• EXCERPT PROVIDED:

Emilio José Palacios Luna (born 8 October 1982) is a Nicaraguan former footballer who played for Diriangén in the Primera División de Nicaragua.

Palacios is Nicaragua's all-time national team record goalscorer with 11 goals.

Club career
Palacios started his professional career at Diriangén and had a short spell with Parmalat. He moved abroad to join Salvadoran outfit Independiente in 2007, only to return to Nicaragua to play for Walter Ferretti, then Xilotepelt whom he helped promote to the top tier in June 2012. He returned to Diriangén in summer 2012.

He was the top scorer of the Nicaraguan League in the championships Apertura 2002 (scoring 15 goals for Parmalat), Apertura 2003 (17 goals for Diriangén) and Apertura 2004 (14 goals for Diriangén).

International career
Palacios made his debut for Nicaragua in an April 2001 friendly match against Belize and has earned a total of 26 caps, scoring 11 goals. He has represented his country in 3 FIFA World Cup qualification matches and played at the 2001,2003, 2007, and 2009 UNCAF Nations Cups.

• DATA EXCERPT:
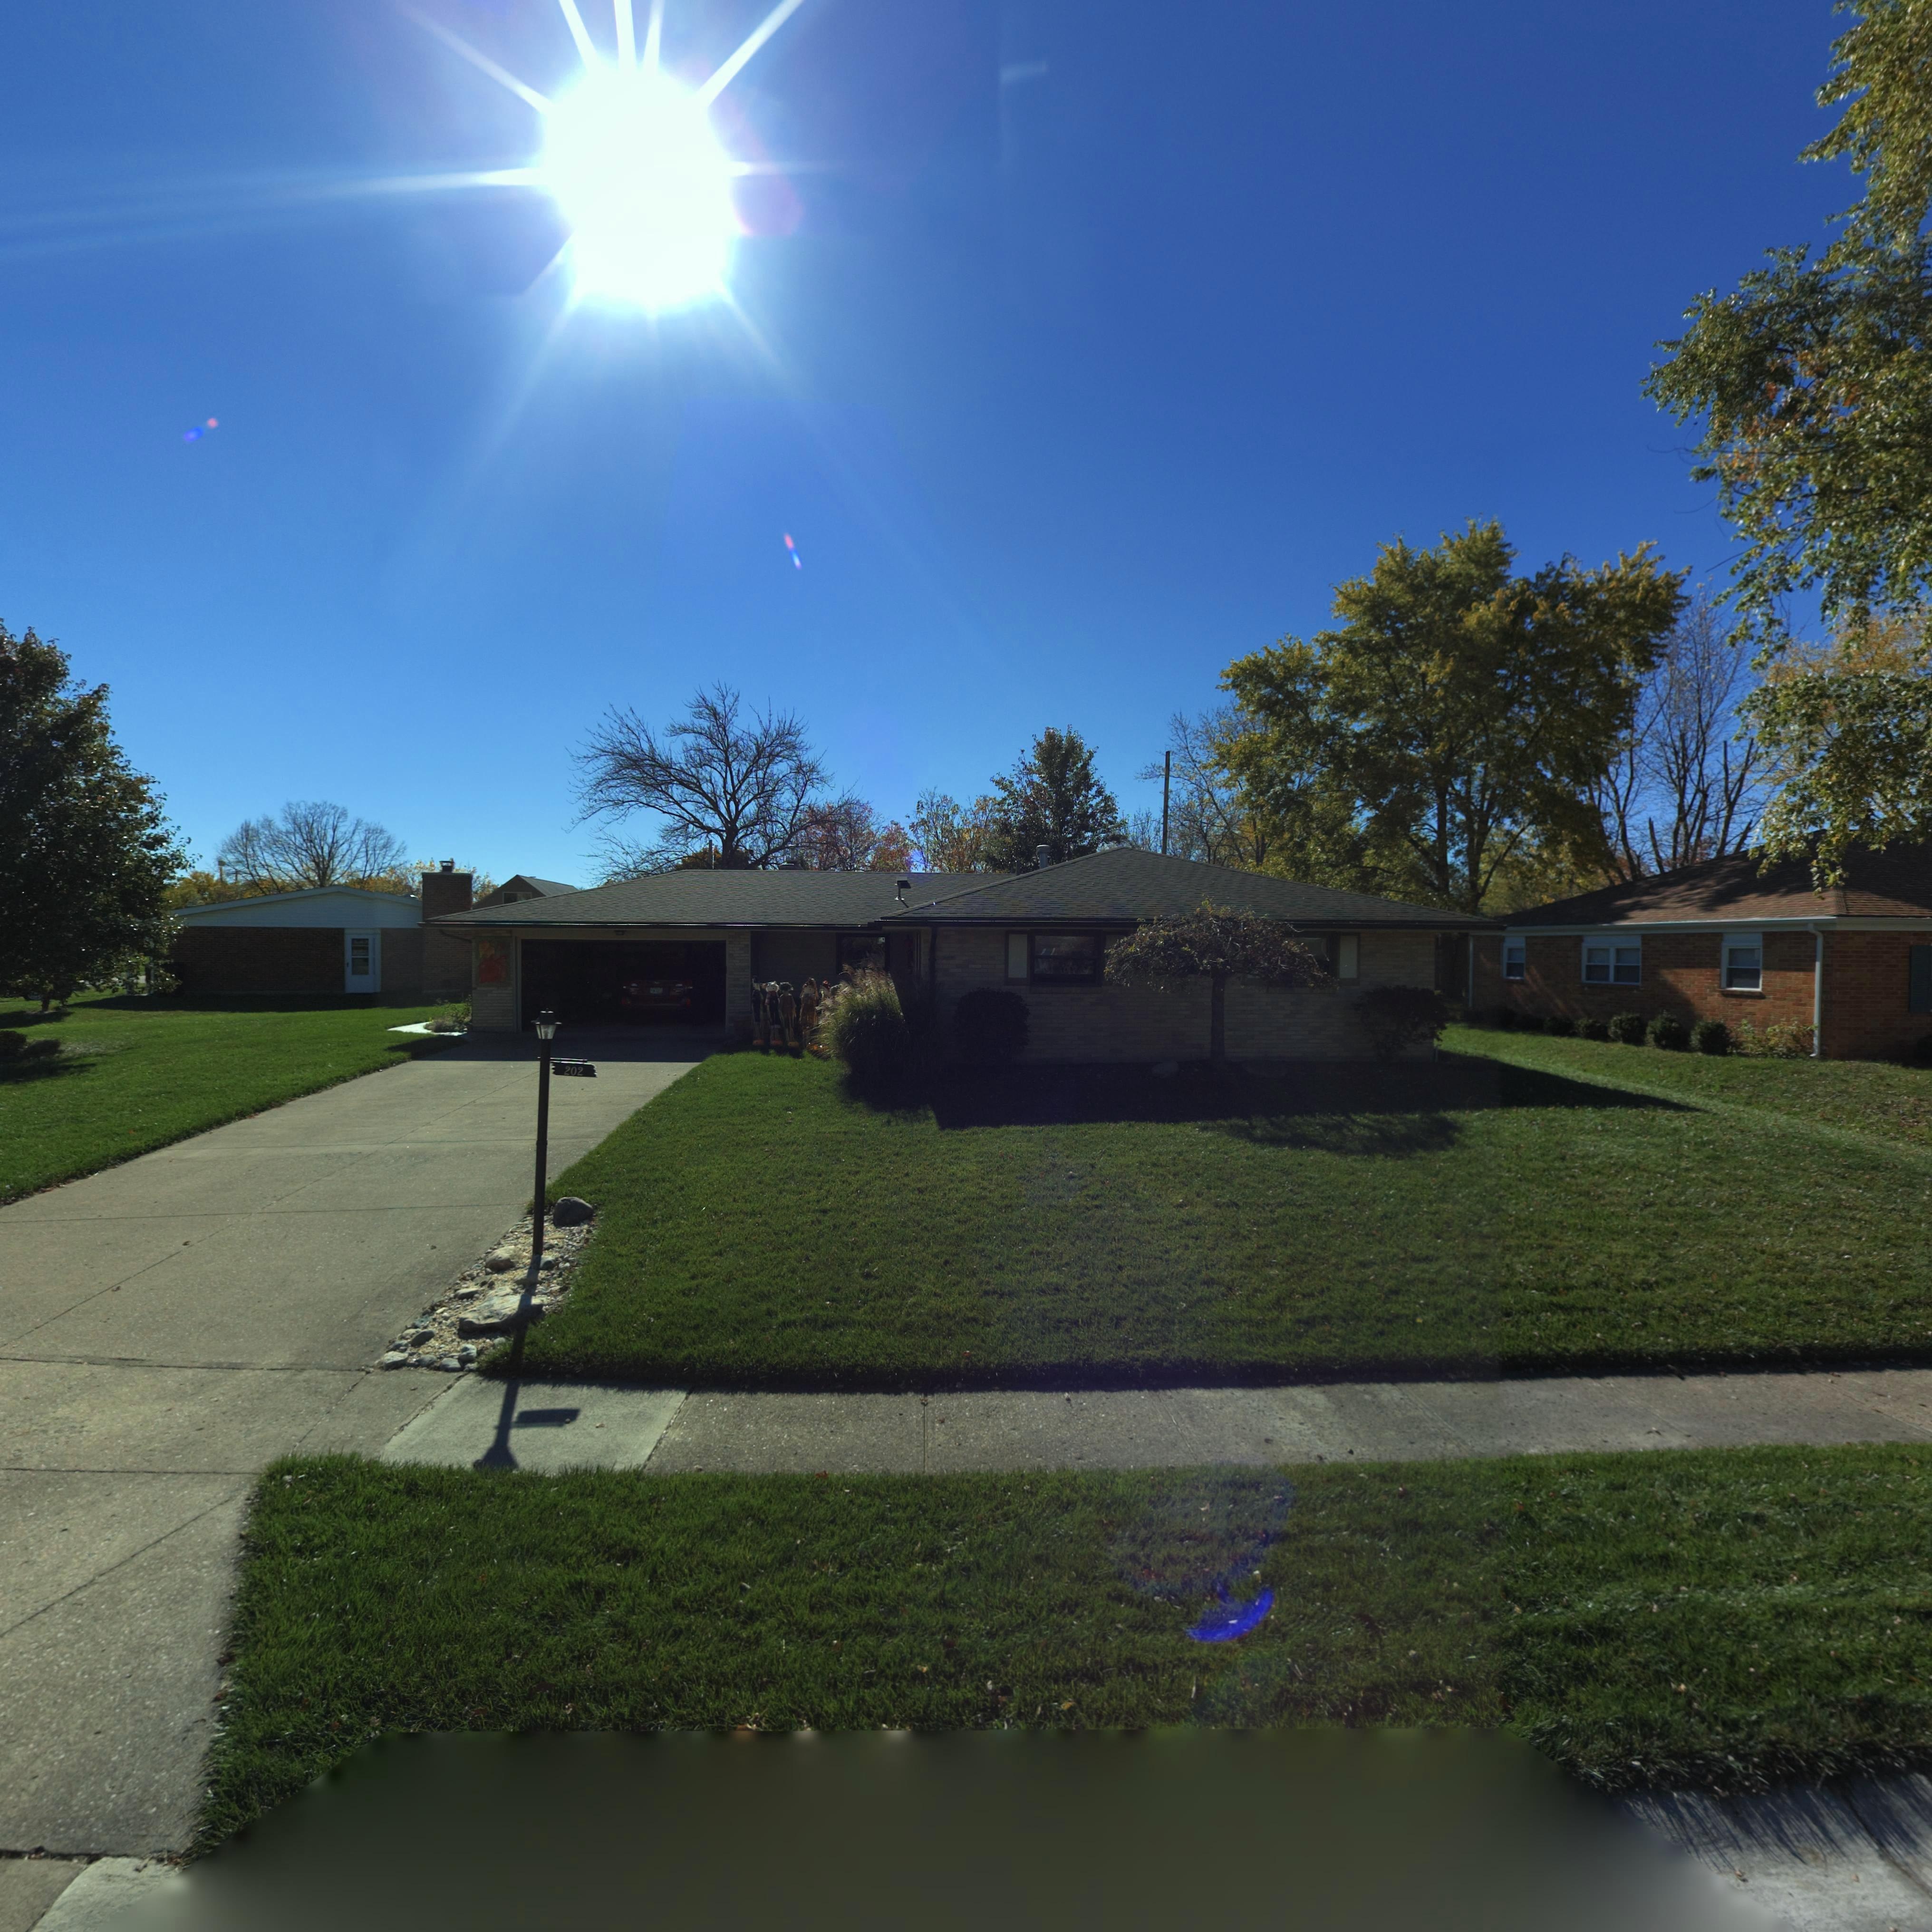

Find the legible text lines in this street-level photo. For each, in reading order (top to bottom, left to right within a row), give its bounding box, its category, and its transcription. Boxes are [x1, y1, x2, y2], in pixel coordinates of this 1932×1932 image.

[563, 1065, 584, 1077] StreetNumber: 202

• PROBLEMS AND TASKS:
a) Can you reproduce the passage of the Palacios biography above, starting with "He was the top" and going on through "goals for Diriangén)."?
b) How would the paragraph of the Palacios biography that begins "Palacios started his professional career" read as a short bulleted list with its main facts kept?

• ANSWERS FOR THIS EXERCISE:
a)
He was the top scorer of the Nicaraguan League in the championships Apertura 2002 (scoring 15 goals for Parmalat), Apertura 2003 (17 goals for Diriangén) and Apertura 2004 (14 goals for Diriangén).

b)
- Began his professional career at Diriangén
- Had a short spell with Parmalat
- Moved abroad in 2007 to join the Salvadoran club Independiente
- Returned to Nicaragua to play for Walter Ferretti
- Then played for Xilotepelt and helped promote them to the top tier in June 2012
- Returned to Diriangén in summer 2012